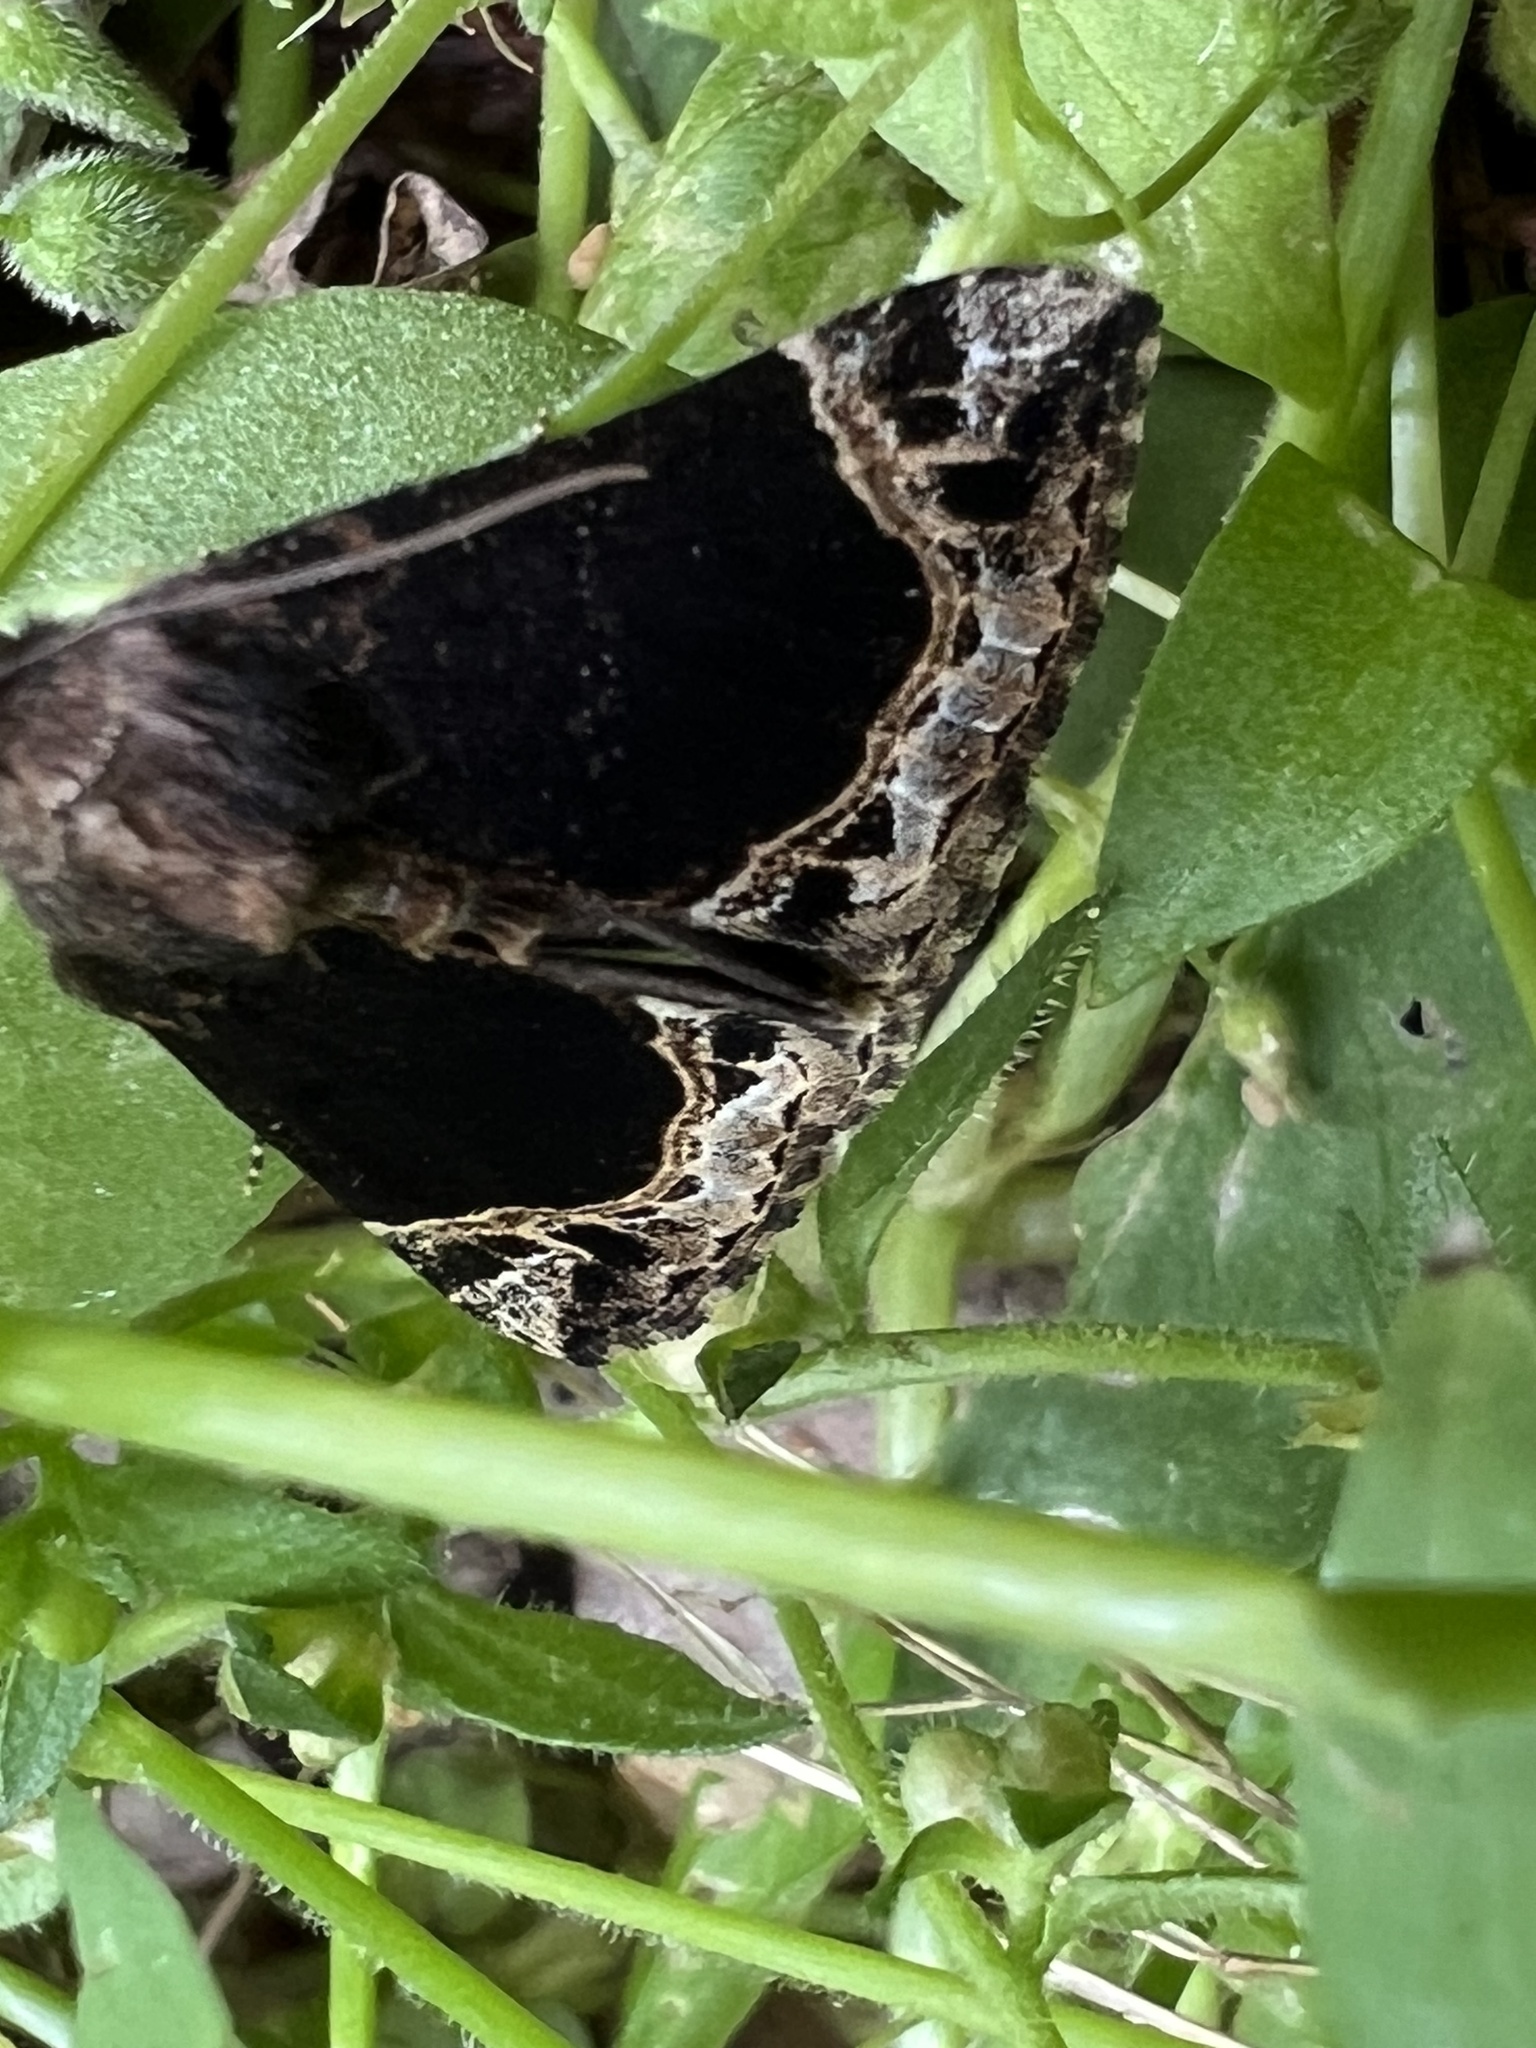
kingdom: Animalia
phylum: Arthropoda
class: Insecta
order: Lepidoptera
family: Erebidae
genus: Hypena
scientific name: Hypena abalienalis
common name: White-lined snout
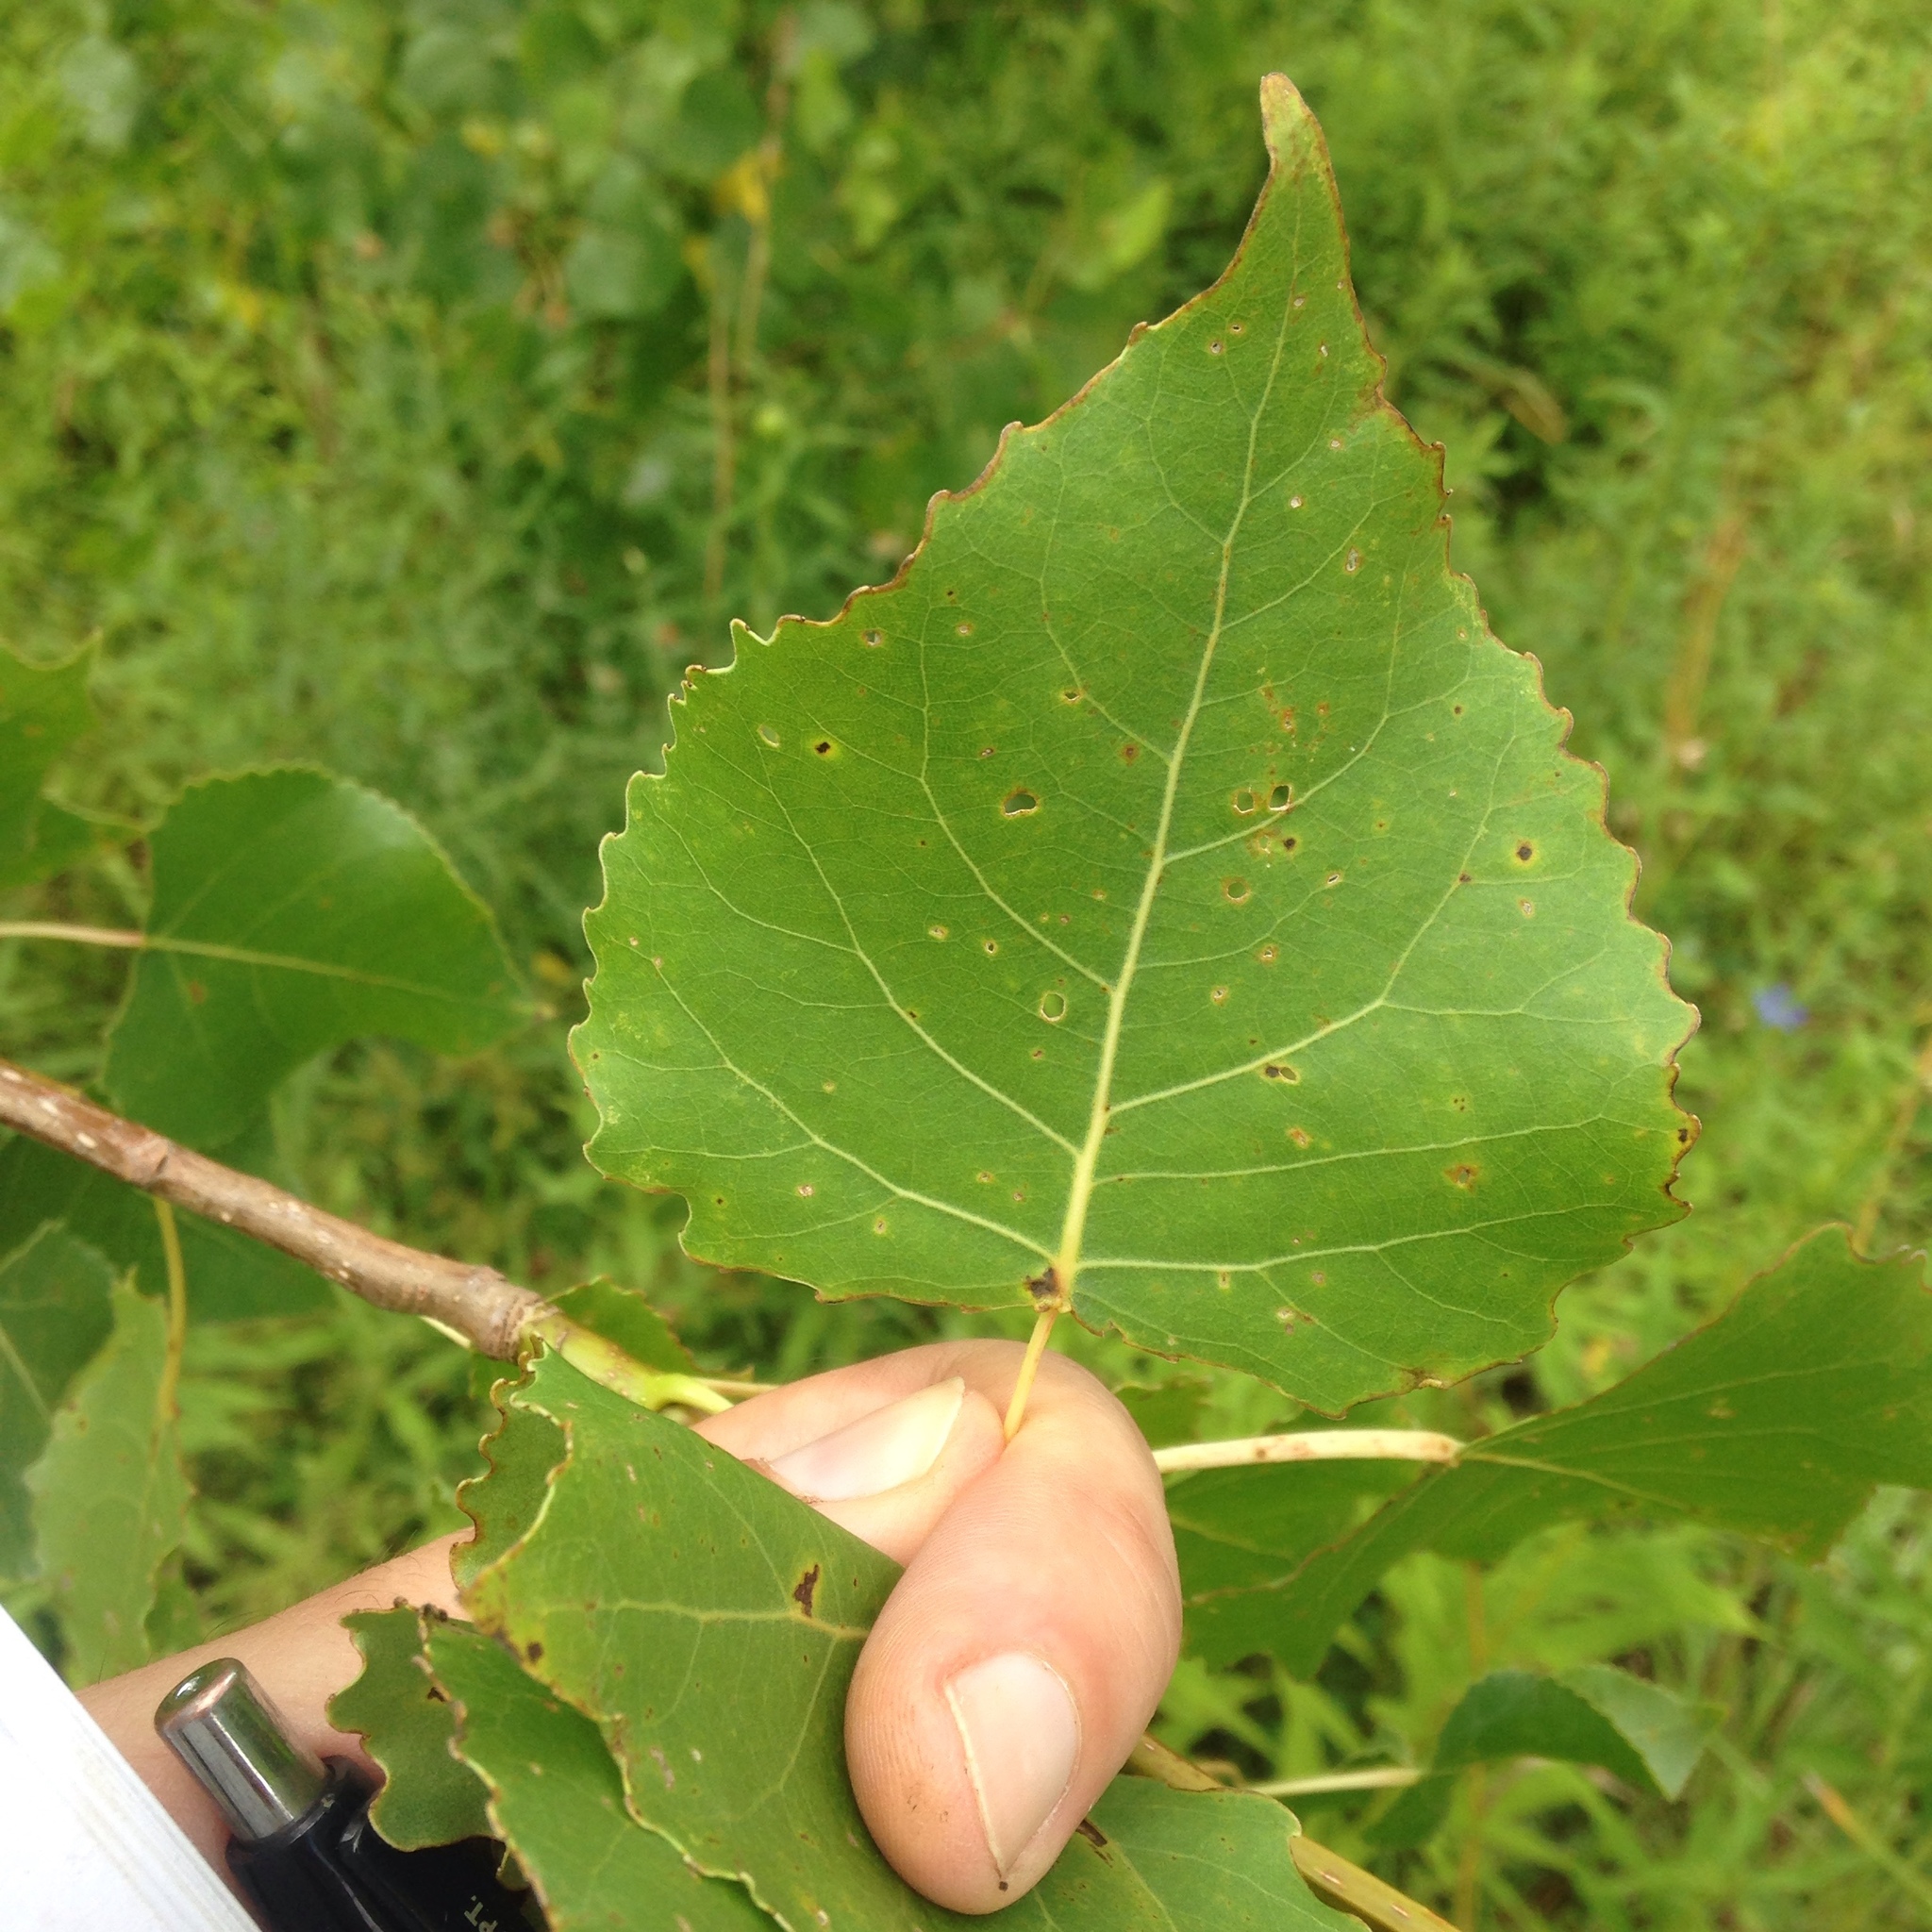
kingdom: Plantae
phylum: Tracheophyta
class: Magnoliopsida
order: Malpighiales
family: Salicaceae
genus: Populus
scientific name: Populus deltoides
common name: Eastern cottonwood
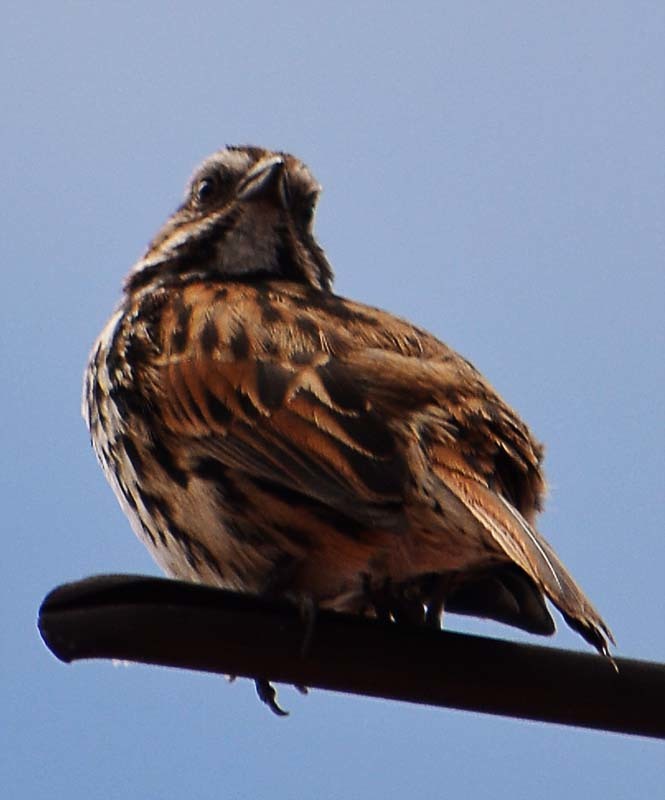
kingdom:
□ □ □ □ □
** WRITTEN EXERCISE **
Write out every line of the material above again word for word, leaving out the pictures.

** SOLVED PROBLEM **
kingdom: Animalia
phylum: Arthropoda
class: Insecta
order: Lepidoptera
family: Erebidae
genus: Hypena
scientific name: Hypena abalienalis
common name: White-lined snout
kingdom: Plantae
phylum: Tracheophyta
class: Magnoliopsida
order: Malpighiales
family: Salicaceae
genus: Populus
scientific name: Populus deltoides
common name: Eastern cottonwood
kingdom:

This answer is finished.